### ABOUT THIS TASK
Word for word, reproduce every line of the data below.

[Stored data entries]
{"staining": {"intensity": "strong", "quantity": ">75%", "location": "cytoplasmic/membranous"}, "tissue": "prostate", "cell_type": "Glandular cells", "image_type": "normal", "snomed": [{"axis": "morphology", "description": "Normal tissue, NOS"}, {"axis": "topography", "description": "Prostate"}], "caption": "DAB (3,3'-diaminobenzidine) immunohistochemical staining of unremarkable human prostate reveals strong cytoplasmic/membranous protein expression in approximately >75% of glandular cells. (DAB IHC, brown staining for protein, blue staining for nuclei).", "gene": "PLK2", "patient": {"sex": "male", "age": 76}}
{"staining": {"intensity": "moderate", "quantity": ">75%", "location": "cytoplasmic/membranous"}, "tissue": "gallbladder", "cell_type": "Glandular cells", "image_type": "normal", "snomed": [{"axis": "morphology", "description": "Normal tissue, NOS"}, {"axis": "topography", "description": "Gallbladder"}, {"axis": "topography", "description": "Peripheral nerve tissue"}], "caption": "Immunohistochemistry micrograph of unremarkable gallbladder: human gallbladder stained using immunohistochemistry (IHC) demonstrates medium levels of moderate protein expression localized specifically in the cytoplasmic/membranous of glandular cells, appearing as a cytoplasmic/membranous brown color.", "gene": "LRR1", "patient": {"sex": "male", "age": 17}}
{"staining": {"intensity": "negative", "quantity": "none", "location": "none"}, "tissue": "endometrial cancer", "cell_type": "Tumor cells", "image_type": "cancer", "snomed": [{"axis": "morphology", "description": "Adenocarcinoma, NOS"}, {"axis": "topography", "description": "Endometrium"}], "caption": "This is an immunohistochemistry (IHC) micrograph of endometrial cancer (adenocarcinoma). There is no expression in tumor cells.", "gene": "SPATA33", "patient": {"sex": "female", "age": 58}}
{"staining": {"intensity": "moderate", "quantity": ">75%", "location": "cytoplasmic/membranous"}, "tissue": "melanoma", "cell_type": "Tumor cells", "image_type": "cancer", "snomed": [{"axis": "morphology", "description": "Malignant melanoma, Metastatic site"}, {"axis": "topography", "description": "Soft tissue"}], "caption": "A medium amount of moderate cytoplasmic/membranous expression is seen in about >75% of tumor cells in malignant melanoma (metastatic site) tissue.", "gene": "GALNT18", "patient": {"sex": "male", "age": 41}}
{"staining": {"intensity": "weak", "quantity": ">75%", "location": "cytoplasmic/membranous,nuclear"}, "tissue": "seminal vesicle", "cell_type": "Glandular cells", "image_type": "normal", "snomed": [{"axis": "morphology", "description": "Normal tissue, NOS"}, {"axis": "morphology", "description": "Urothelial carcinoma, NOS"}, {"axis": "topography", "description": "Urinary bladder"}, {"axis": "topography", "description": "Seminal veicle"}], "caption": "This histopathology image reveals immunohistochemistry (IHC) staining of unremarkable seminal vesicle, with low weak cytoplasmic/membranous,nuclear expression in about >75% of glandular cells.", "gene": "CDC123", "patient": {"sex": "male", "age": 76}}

### ANSWER BOX
{"staining": {"intensity": "strong", "quantity": ">75%", "location": "cytoplasmic/membranous"}, "tissue": "prostate", "cell_type": "Glandular cells", "image_type": "normal", "snomed": [{"axis": "morphology", "description": "Normal tissue, NOS"}, {"axis": "topography", "description": "Prostate"}], "caption": "DAB (3,3'-diaminobenzidine) immunohistochemical staining of unremarkable human prostate reveals strong cytoplasmic/membranous protein expression in approximately >75% of glandular cells. (DAB IHC, brown staining for protein, blue staining for nuclei).", "gene": "PLK2", "patient": {"sex": "male", "age": 76}}
{"staining": {"intensity": "moderate", "quantity": ">75%", "location": "cytoplasmic/membranous"}, "tissue": "gallbladder", "cell_type": "Glandular cells", "image_type": "normal", "snomed": [{"axis": "morphology", "description": "Normal tissue, NOS"}, {"axis": "topography", "description": "Gallbladder"}, {"axis": "topography", "description": "Peripheral nerve tissue"}], "caption": "Immunohistochemistry micrograph of unremarkable gallbladder: human gallbladder stained using immunohistochemistry (IHC) demonstrates medium levels of moderate protein expression localized specifically in the cytoplasmic/membranous of glandular cells, appearing as a cytoplasmic/membranous brown color.", "gene": "LRR1", "patient": {"sex": "male", "age": 17}}
{"staining": {"intensity": "negative", "quantity": "none", "location": "none"}, "tissue": "endometrial cancer", "cell_type": "Tumor cells", "image_type": "cancer", "snomed": [{"axis": "morphology", "description": "Adenocarcinoma, NOS"}, {"axis": "topography", "description": "Endometrium"}], "caption": "This is an immunohistochemistry (IHC) micrograph of endometrial cancer (adenocarcinoma). There is no expression in tumor cells.", "gene": "SPATA33", "patient": {"sex": "female", "age": 58}}
{"staining": {"intensity": "moderate", "quantity": ">75%", "location": "cytoplasmic/membranous"}, "tissue": "melanoma", "cell_type": "Tumor cells", "image_type": "cancer", "snomed": [{"axis": "morphology", "description": "Malignant melanoma, Metastatic site"}, {"axis": "topography", "description": "Soft tissue"}], "caption": "A medium amount of moderate cytoplasmic/membranous expression is seen in about >75% of tumor cells in malignant melanoma (metastatic site) tissue.", "gene": "GALNT18", "patient": {"sex": "male", "age": 41}}
{"staining": {"intensity": "weak", "quantity": ">75%", "location": "cytoplasmic/membranous,nuclear"}, "tissue": "seminal vesicle", "cell_type": "Glandular cells", "image_type": "normal", "snomed": [{"axis": "morphology", "description": "Normal tissue, NOS"}, {"axis": "morphology", "description": "Urothelial carcinoma, NOS"}, {"axis": "topography", "description": "Urinary bladder"}, {"axis": "topography", "description": "Seminal veicle"}], "caption": "This histopathology image reveals immunohistochemistry (IHC) staining of unremarkable seminal vesicle, with low weak cytoplasmic/membranous,nuclear expression in about >75% of glandular cells.", "gene": "CDC123", "patient": {"sex": "male", "age": 76}}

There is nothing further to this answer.